▶ [SELECTED EXTRACT]
^^^^^^^^

A poem to share, one written sometime in the last four years-I believe it fits…
It Was Time, and it Was
A violence, necessary,
A salvation of sorts
When I take the sharpened blade,
Excising root, after root
Blackened with rot,
Reeking of decay.
Severing all but a few
plump green shoots
Snaking out from the body—
Mindful not to damage the eyes,
The precious eyes, so this once beautiful thing,
May see what comes next.
When I upend its arca praetoria,
Packed tightly with musty
Soil, fouled by too much of a good thing,
And not enough of what was needed,
It crumbles in fits
And starts, then altogether in a fetid
Heap, there in the basin, layed bare,
the emptied bits and pieces, once rich,
Now rotted, an embarrassment of neglect to be borne away,
--returned to ground, banished.
There is a great care needed,
To wash,
To prepare,
Both vessel and stem,
To nurture and repair,
--Find the right soil,
To wait.
Will the eyes remain healthy?
Roots regrow?
Nodes flesh out with promise?
With so much lost,
In the losing,
Will life be found?

^^^^^^^^

Recorded data:
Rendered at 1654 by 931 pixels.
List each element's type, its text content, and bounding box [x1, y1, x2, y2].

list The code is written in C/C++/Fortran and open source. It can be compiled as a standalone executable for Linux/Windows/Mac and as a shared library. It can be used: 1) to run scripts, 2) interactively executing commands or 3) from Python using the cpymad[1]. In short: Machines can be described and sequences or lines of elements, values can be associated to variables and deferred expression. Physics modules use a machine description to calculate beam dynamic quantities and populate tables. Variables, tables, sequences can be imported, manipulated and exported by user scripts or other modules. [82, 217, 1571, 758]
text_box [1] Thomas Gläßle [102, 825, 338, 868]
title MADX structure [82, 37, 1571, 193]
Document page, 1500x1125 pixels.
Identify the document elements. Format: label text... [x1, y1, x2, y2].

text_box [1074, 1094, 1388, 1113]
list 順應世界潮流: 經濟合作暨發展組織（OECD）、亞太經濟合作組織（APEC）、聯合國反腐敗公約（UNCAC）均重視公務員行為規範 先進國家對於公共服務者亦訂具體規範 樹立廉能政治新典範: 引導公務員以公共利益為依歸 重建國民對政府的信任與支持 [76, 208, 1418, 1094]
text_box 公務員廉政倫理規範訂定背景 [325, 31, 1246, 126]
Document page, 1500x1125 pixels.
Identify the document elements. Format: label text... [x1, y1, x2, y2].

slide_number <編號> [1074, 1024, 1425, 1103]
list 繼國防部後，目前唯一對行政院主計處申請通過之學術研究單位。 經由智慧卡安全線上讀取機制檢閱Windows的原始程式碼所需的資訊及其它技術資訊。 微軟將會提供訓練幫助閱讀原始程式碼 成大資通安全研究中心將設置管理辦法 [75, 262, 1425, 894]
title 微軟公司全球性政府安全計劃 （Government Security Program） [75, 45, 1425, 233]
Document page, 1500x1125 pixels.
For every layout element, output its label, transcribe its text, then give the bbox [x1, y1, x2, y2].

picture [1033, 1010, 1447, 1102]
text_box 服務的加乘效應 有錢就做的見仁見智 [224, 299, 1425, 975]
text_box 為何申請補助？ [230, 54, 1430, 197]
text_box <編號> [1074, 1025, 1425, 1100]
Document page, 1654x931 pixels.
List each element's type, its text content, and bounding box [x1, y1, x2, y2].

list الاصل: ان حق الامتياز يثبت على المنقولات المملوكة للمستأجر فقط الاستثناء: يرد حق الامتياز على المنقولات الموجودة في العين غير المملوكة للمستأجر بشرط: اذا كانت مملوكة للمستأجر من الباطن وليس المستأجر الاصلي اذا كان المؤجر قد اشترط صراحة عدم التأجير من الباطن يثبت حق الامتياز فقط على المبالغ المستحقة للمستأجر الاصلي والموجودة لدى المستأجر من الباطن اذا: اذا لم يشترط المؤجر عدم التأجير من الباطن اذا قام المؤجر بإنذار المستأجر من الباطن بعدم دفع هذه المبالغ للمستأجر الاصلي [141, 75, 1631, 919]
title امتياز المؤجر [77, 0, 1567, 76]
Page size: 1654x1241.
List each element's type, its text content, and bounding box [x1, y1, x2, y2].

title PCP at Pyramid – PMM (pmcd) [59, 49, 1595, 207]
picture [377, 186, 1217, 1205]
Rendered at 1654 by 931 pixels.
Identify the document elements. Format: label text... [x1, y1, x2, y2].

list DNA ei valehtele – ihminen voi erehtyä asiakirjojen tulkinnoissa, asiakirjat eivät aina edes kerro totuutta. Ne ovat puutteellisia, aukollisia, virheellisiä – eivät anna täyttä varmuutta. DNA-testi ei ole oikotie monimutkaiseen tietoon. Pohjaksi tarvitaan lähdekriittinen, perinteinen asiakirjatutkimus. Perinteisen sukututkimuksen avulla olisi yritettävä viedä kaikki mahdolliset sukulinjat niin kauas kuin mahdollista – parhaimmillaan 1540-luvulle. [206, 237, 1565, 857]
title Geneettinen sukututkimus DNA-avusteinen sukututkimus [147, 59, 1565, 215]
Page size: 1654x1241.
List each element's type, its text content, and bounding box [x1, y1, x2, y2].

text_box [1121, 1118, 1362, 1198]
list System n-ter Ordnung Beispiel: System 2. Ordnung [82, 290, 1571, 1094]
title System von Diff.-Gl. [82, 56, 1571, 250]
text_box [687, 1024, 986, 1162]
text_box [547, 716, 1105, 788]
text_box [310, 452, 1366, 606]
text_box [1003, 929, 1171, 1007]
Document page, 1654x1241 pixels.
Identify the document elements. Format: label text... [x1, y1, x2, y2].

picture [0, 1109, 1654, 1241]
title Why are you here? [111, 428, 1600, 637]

^^^^^^^^

▶ [COMPLETE THE FOLLOWING]
1 – Set down the portion of the poem that opens with the words "There is a great" and closes with "Roots regrow?", keeping every word and mark the same.
2 – Update the entries from their start through the line containing "title MADX structure [82, 37, 1571, 193]", replacing "bounding box" with "enclosing box" and leaving everything else unchanged. Return only those lines.

▶ [RESPONSES BY TASK]
1 –
There is a great care needed,
To wash,
To prepare,
Both vessel and stem,
To nurture and repair,
--Find the right soil,
To wait.
Will the eyes remain healthy?
Roots regrow?

2 –
Rendered at 1654 by 931 pixels.
List each element's type, its text content, and enclosing box [x1, y1, x2, y2].

list The code is written in C/C++/Fortran and open source. It can be compiled as a standalone executable for Linux/Windows/Mac and as a shared library. It can be used: 1) to run scripts, 2) interactively executing commands or 3) from Python using the cpymad[1]. In short: Machines can be described and sequences or lines of elements, values can be associated to variables and deferred expression. Physics modules use a machine description to calculate beam dynamic quantities and populate tables. Variables, tables, sequences can be imported, manipulated and exported by user scripts or other modules. [82, 217, 1571, 758]
text_box [1] Thomas Gläßle [102, 825, 338, 868]
title MADX structure [82, 37, 1571, 193]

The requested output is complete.